#### What you should do:
Please turn the entries below into a numbered list, skipping blank lines and leaving the pictures out.

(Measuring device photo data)

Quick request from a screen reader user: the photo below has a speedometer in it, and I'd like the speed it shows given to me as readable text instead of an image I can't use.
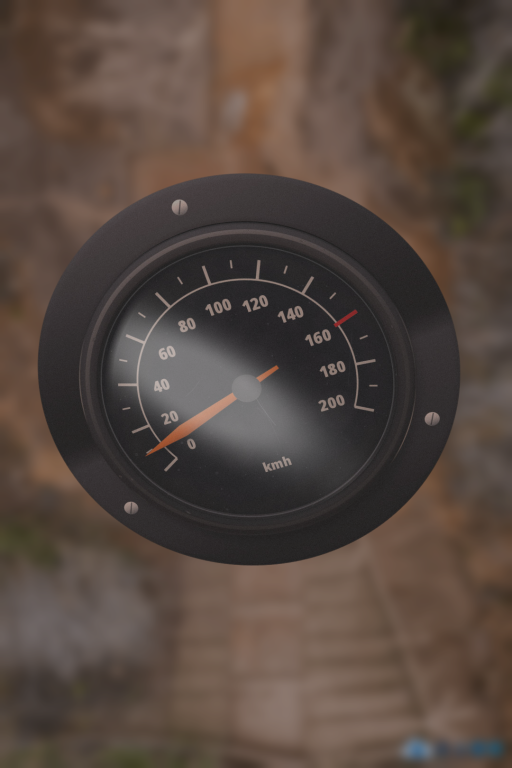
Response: 10 km/h
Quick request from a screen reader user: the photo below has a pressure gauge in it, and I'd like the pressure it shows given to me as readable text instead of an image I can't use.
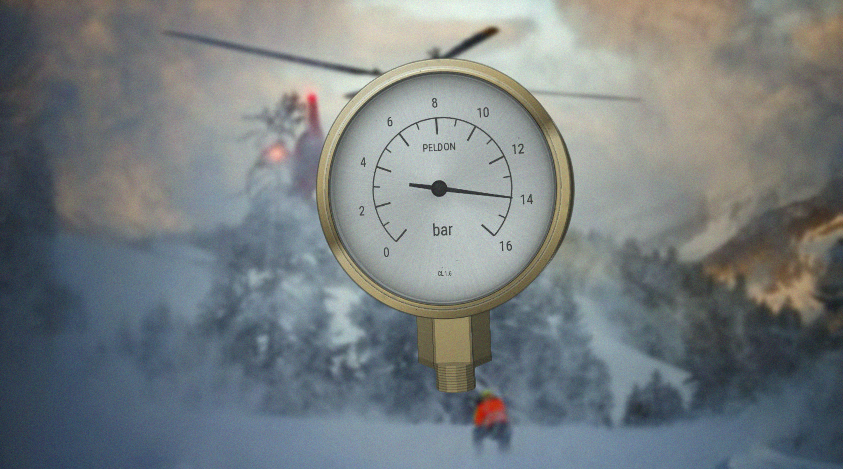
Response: 14 bar
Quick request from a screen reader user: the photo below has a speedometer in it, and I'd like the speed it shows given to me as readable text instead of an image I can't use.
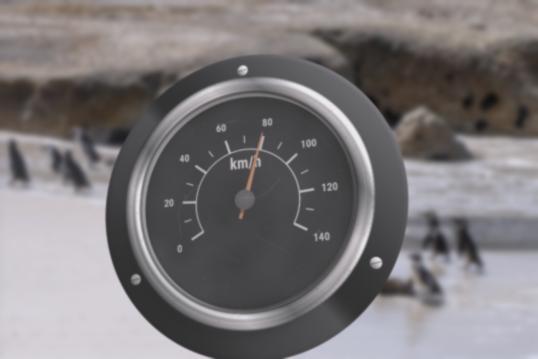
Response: 80 km/h
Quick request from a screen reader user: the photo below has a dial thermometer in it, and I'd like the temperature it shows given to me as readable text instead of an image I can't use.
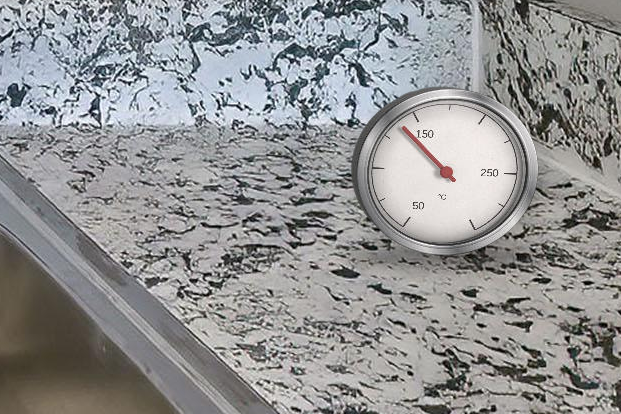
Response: 137.5 °C
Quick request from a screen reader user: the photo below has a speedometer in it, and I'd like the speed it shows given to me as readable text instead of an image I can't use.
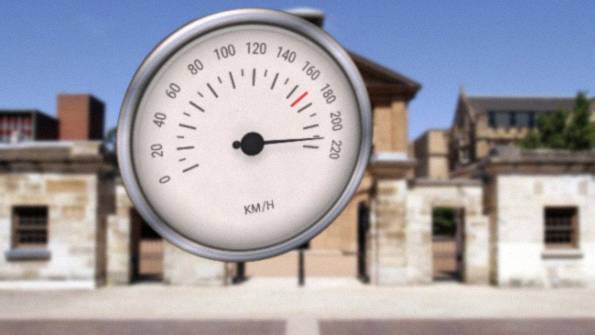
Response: 210 km/h
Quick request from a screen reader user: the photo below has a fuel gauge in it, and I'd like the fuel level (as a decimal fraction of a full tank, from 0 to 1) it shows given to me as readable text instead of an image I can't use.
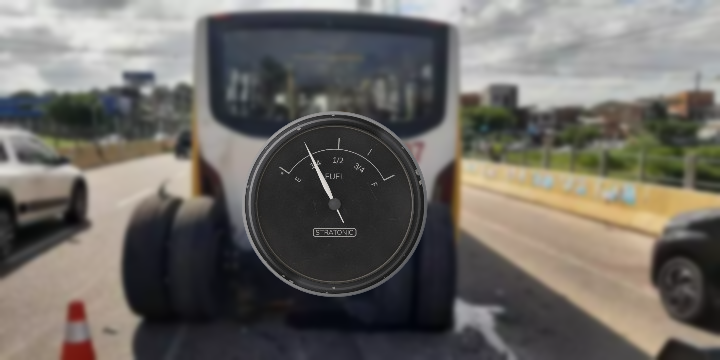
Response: 0.25
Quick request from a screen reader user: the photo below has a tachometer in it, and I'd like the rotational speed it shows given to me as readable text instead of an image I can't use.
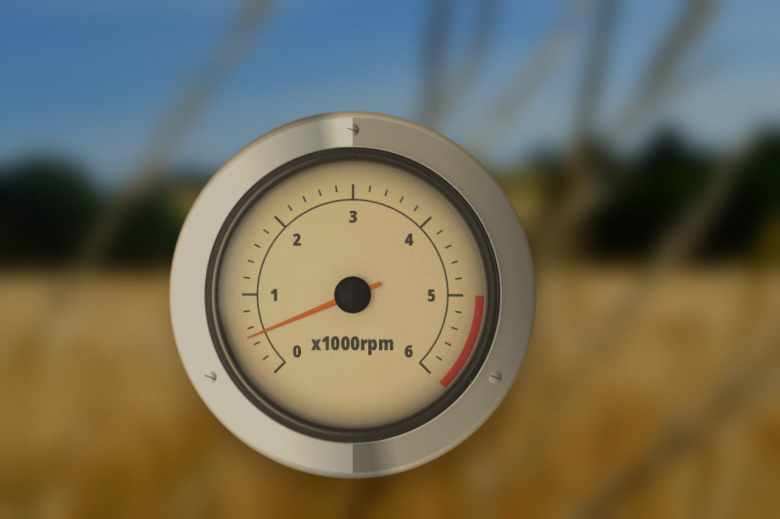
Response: 500 rpm
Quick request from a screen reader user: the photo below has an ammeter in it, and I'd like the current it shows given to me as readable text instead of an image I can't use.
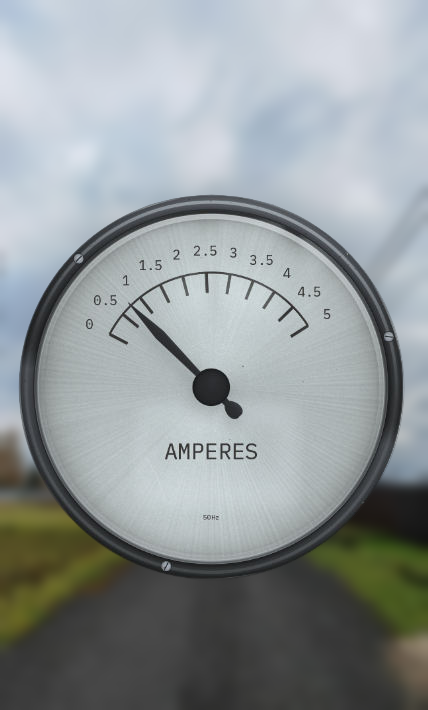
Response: 0.75 A
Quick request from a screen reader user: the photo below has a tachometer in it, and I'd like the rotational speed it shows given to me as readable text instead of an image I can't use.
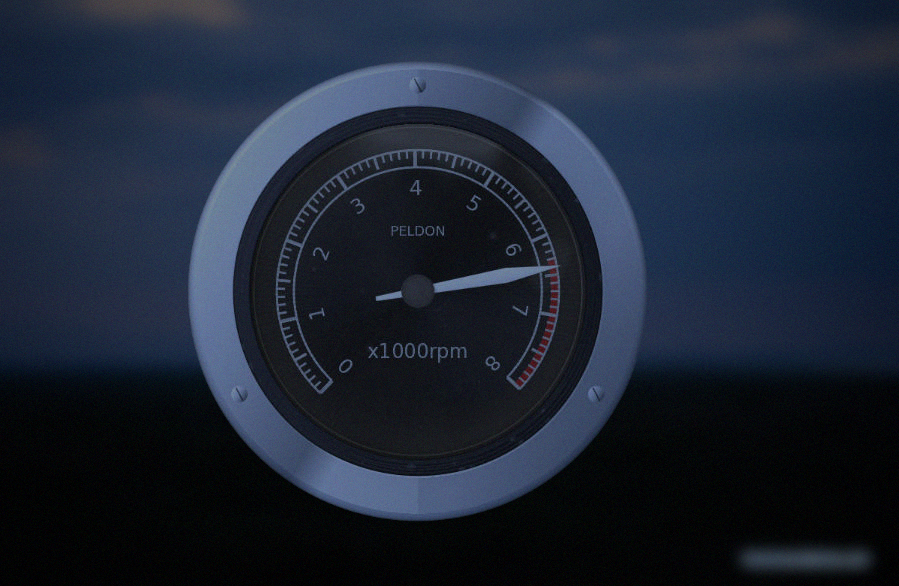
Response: 6400 rpm
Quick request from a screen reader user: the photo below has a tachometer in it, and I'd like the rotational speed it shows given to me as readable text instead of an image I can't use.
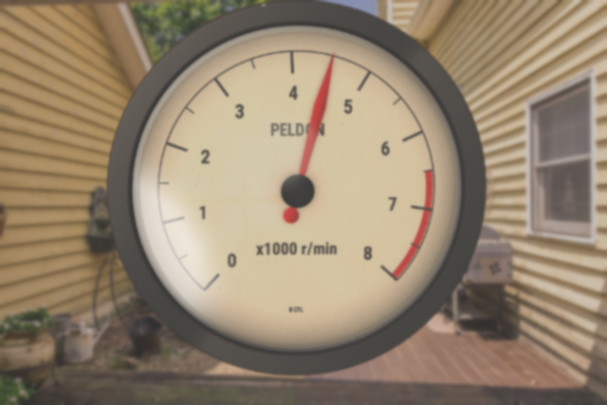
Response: 4500 rpm
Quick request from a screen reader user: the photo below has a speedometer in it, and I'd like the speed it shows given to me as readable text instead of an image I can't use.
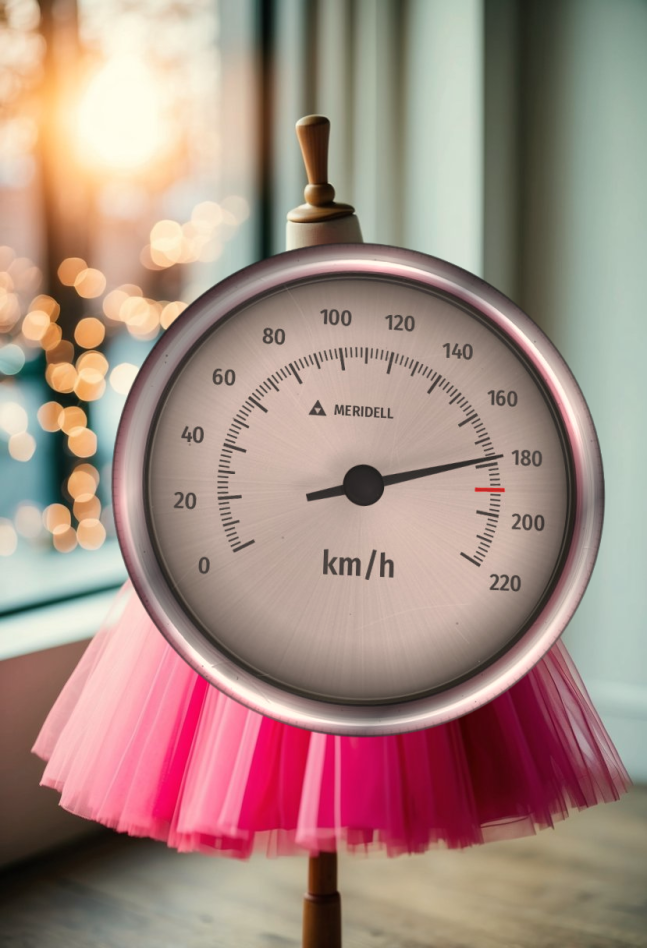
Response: 178 km/h
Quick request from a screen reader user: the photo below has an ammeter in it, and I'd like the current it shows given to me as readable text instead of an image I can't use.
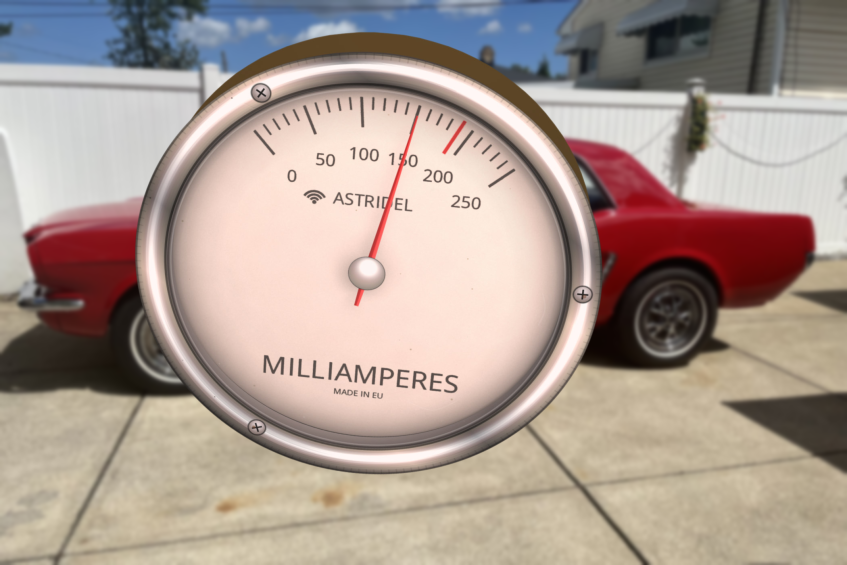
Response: 150 mA
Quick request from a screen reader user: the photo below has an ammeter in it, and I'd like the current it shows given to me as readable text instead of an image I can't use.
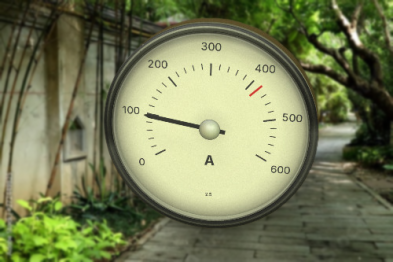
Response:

#### Response to the task:
1. Quick request from a screen reader user: the photo below has a speedometer in it, and I'd like the speed it shows given to me as readable text instead of an image I can't use.
2. Response: 10 km/h
3. Quick request from a screen reader user: the photo below has a pressure gauge in it, and I'd like the pressure it shows given to me as readable text instead of an image I can't use.
4. Response: 14 bar
5. Quick request from a screen reader user: the photo below has a speedometer in it, and I'd like the speed it shows given to me as readable text instead of an image I can't use.
6. Response: 80 km/h
7. Quick request from a screen reader user: the photo below has a dial thermometer in it, and I'd like the temperature it shows given to me as readable text instead of an image I can't use.
8. Response: 137.5 °C
9. Quick request from a screen reader user: the photo below has a speedometer in it, and I'd like the speed it shows given to me as readable text instead of an image I can't use.
10. Response: 210 km/h
11. Quick request from a screen reader user: the photo below has a fuel gauge in it, and I'd like the fuel level (as a decimal fraction of a full tank, from 0 to 1) it shows given to me as readable text instead of an image I can't use.
12. Response: 0.25
13. Quick request from a screen reader user: the photo below has a tachometer in it, and I'd like the rotational speed it shows given to me as readable text instead of an image I can't use.
14. Response: 500 rpm
15. Quick request from a screen reader user: the photo below has an ammeter in it, and I'd like the current it shows given to me as readable text instead of an image I can't use.
16. Response: 0.75 A
17. Quick request from a screen reader user: the photo below has a tachometer in it, and I'd like the rotational speed it shows given to me as readable text instead of an image I can't use.
18. Response: 6400 rpm
19. Quick request from a screen reader user: the photo below has a tachometer in it, and I'd like the rotational speed it shows given to me as readable text instead of an image I can't use.
20. Response: 4500 rpm
21. Quick request from a screen reader user: the photo below has a speedometer in it, and I'd like the speed it shows given to me as readable text instead of an image I can't use.
22. Response: 178 km/h
23. Quick request from a screen reader user: the photo below has an ammeter in it, and I'd like the current it shows given to me as readable text instead of an image I can't use.
24. Response: 150 mA
25. Quick request from a screen reader user: the photo below has an ammeter in it, and I'd like the current it shows given to me as readable text instead of an image I can't use.
26. Response:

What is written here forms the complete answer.